-- Problem details --
The guide below on types of business organizations discusses the sole proprietorship under several bold-style labels. List every one of those labels.

Provided to you by       Marvin Mowatt, CPA     


Types of Business Organizations

When organizing a new business, one of the most important decisions to be made is choosing the structure of a business. Factors influencing your decision about your business organization include:

  Business Structures:

There are five common business types. The objective is to select the business type that best suits your objectives:

The Sole Proprietorship:
In General: The sole proprietorship is the easiest form of doing business because it requires no organizational filings or deeds conveying ownership of assets to a separate legal entity. A proprietorship may be operated under the name of the proprietor or use an assumed or fictitious name. 

Unlimited Personal Liability for Loss: In a sole proprietorship, the owner is personally liable for the company, thus placing his or her entire personal assets and wealth at risk. 

Management and Control: The owner (sole proprietor) has total management and control over the company. However, the price for total management and control is unlimited personal liability for the acts of the owner and/or the owner’s agents or employees.

High Taxes: In a sole proprietorship, the profits are subject to self-employment tax and regular income tax, which could be (on a combined basis) as high as 40%.

-- Data for review --
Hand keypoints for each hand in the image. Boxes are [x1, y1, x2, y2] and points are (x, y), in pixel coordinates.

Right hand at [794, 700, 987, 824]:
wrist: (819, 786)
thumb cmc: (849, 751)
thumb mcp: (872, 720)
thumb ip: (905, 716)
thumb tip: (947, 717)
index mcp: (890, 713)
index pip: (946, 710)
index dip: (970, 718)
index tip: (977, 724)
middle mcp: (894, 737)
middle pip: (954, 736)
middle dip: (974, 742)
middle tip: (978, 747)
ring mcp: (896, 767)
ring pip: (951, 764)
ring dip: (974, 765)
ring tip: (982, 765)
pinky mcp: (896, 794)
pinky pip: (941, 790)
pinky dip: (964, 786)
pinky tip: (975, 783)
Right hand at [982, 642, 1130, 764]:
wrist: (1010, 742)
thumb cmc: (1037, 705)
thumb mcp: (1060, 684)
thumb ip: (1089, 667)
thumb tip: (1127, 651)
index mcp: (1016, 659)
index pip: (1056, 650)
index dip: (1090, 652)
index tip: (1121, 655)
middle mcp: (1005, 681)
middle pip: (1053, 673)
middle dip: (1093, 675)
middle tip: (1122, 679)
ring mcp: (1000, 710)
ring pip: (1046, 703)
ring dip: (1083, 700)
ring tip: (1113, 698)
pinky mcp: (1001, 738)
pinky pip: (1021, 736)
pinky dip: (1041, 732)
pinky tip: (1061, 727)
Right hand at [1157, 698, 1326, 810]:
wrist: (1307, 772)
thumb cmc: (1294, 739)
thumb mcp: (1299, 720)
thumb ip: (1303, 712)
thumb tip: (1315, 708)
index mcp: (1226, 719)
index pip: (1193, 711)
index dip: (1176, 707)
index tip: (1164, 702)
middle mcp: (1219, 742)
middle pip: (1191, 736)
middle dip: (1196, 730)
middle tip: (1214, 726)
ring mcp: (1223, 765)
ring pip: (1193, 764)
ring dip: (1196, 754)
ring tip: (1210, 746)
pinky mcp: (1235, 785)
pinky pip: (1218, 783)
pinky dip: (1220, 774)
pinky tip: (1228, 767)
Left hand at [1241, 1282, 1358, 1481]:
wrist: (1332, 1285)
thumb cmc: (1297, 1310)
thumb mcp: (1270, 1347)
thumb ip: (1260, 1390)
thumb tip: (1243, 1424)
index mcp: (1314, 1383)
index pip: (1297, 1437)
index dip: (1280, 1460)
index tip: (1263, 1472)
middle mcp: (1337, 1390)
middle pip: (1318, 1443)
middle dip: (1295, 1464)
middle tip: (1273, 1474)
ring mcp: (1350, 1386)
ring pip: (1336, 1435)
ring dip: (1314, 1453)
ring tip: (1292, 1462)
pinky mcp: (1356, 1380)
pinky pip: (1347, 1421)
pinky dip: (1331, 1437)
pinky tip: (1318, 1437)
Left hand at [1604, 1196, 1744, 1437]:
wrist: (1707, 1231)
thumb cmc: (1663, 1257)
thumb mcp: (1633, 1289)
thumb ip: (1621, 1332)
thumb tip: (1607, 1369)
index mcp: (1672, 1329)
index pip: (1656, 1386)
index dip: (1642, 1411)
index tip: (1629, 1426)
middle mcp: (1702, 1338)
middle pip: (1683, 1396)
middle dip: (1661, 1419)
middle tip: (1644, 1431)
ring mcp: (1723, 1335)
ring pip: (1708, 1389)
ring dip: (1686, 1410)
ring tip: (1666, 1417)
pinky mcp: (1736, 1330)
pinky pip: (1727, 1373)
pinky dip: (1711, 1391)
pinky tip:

-- Task solution --
- In General
- Unlimited Personal Liability for Loss
- Management and Control
- High Taxes